Résolution adoptée en Conseil National le 12 janvier 2008
À l’heure ou les relations entre l’Iran et les États-Unis connaissent une nouvelle crispation avec la rencontre entre des bâtiments de la marine américaine et des vedettes des gardiens de la révolution iranienne, la communauté internationale ne doit pas laisser au seul dialogue bilatéral entre les USA et l’Iran le soin de résoudre la crise iranienne. Les déclarations intempestives du gouvernement américain, stigmatisant le régime iranien, ne font que rassembler la population autour du président.
La volonté iranienne de posséder la technologie nucléaire civile ne peut être condamnée a priori. La mise en place de cette technologie doit impérativement se faire dans les conditions de sécurité qui ne permettront pas de nucléariser militairement un peu plus le Moyen-Orient. La volonté affichée par Mahmoud Ahmadinejad de posséder l’arme atomique ne peut être acceptable dans un contexte d’instabilité de l’ensemble de la région, de conflits multiples et de réduction des arsenaux nucléaires mondiaux.
Tout en refusant de voir l’Iran se doter de l’arme atomique, il nous faut prendre en compte la situation régionale de ce pays et sa situation diplomatique et géostratégique avec les pays présents au Moyen-Orient qui possèdent cette arme (Russie, Chine, Pakistan, Israël, Etats-Unis, Royaume-Uni et France). Vouloir contraindre militairement l’Iran à abandonner son programme serait contreproductif et dangereux pour la stabilité du monde. En effet, adopter une telle solution reviendrait à ignorer le contexte régional et historique de l’Iran.

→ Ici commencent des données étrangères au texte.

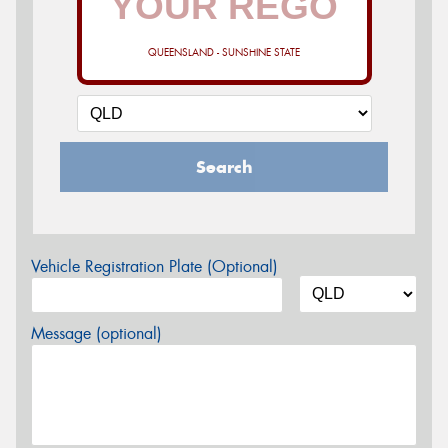
QUEENSLAND - SUNSHINE STATE
Search
Vehicle Registration Plate (Optional)
Message (optional)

Nous devons utiliser cette crise nucléaire pour négocier avec l’Iran et l’ensemble des pays de la région des avancées sur le plan des droits humains. En effet, la théocratie iranienne nie depuis son origine les droits humains en pratiquant des exécutions publiques par lapidation ou pendaison. De plus, les arrestations arbitraires pour non-respect du code vestimentaire sont de plus en plus fréquentes pour les femmes et les jeunes. Les droits des femmes concernant leur sexualité sont continuellement bafoués, cela aboutit à un apartheid sexuel. Les droits des personnes homosexuelles sont également bafoués par l’État qui par la voie du président Mahmoud Ahmadinejad nie même l’existence d’homosexuels en Iran lors de son discours devant l’université de Colombia.

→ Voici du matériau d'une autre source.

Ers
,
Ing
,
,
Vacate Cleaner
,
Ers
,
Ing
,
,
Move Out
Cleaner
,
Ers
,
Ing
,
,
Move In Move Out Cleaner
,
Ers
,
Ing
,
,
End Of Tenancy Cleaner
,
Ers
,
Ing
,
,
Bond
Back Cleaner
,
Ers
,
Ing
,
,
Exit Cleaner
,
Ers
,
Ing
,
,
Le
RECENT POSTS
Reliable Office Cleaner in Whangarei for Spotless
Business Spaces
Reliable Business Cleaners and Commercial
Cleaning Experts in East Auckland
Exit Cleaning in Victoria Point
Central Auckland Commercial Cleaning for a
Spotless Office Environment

La structure institutionnelle iranienne ne fait pas du président Ahmadinejad le seul dirigeant. Cette construction qui permet la tenue d’élections doit être prise en compte lors des négociations, en étant cependant conscient de leurs limites démocratiques. Il nous faut soutenir l’opposition démocratique interne qui au travers notamment des intellectuels et des artistes permet la mise en place d’une alternative au pouvoir actuellement en place et une réintégration de l’Iran sur la scène internationale. Seule cette solution permettra de construire une solution de paix et de stabilité durable pour la région. La question iranienne est également liée au conflit israélo-palestinien et aux troubles entre le Liban et la Syrie. Les solutions à trouver lors des négociations devront donc également prendre en compte ces problématiques comme faisant partie intégrante des volontés de l’Iran de retrouver son importance dans la zone d’influence perse et sur l’ensemble du Moyen-Orient en s’affirmant comme puissance régionale.
L’Organisation des Nations Unies doit conduire les négociations en s’appuyant sur les initiatives existantes entreprises notamment par l’Allemagne, le Royaume-Uni et la France. Le Mouvement des Jeunes Socialistes rejette toute action française ou internationale qui conduirait vers une solution militaire ou un durcissement de la crise actuelle à l’image des déclarations de la diplomatie française fin 2006 et de l’administration américaine suite à la crise du détroit d’Ormuz.